Impact of COVID-19 on the practice of neurosurgery. Clinical care, neurosurgical procedures, resident/fellow education, neurosurgical research, neurosurgical organizations, national and international travel, and the world economy have all been dramatically altered by the pandemic. New systems are being designed and implemented to offset many of the downstream, deleterious effects of COVID-19. Figure is available in color online only.
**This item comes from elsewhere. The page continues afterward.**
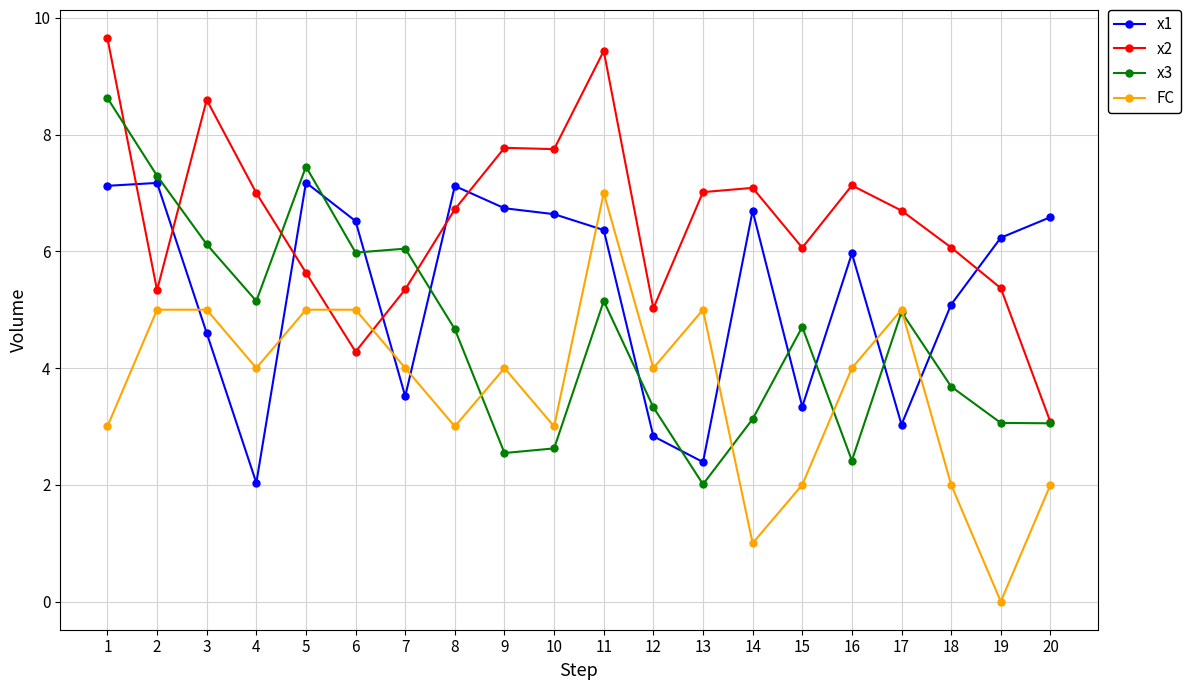

Does the chart display data point markers on the line(s)?

Yes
In a Ted Talk delivered in 2014, Bill Gates warned that we were ill prepared for the next global catastrophic event, which he predicted would be from another uncontrolled viral epidemic.5

Despite what we learned from prior epidemics, such as SARS, Ebola, and MERS, the words of Gates and others now appear to have been prophetic. While it is important to recognize the impact of COVID-19 on the practice of neurosurgery through this series of rapid communications in the Journal, it will be equally important to “debrief” on where we will be 6 to 12 months from now. It is our strong hope that we will be able to codify systems of containment so that we can immediately prevent or minimize the spread of diseases such as COVID-19; that we develop standardized systems of care so that a necessary and required stock of personal protective equipment (PPE) is always available; and that we work together to ensure that the prioritization of the care of acutely ill neurosurgical patients is forever seamless, even at times of limited inpatient hospital resources. Through arduous training processes and previous experiences, neurosurgeons are by nature a resilient group of surgical specialists. Accordingly, we hope to demonstrate that our responses to the COVID-19 pandemic will make our specialty stronger, and better prepared for the future.

Addendum

On the day this piece was submitted, March 30, 2020, we learned of the passing of fellow neurosurgeon Dr. James T. Goodrich, Chief of Pediatric Neurosurgery, Montefiore Medical Center, New York City, from complications related to COVID-19.

Disclosures

The authors report no conflict of interest.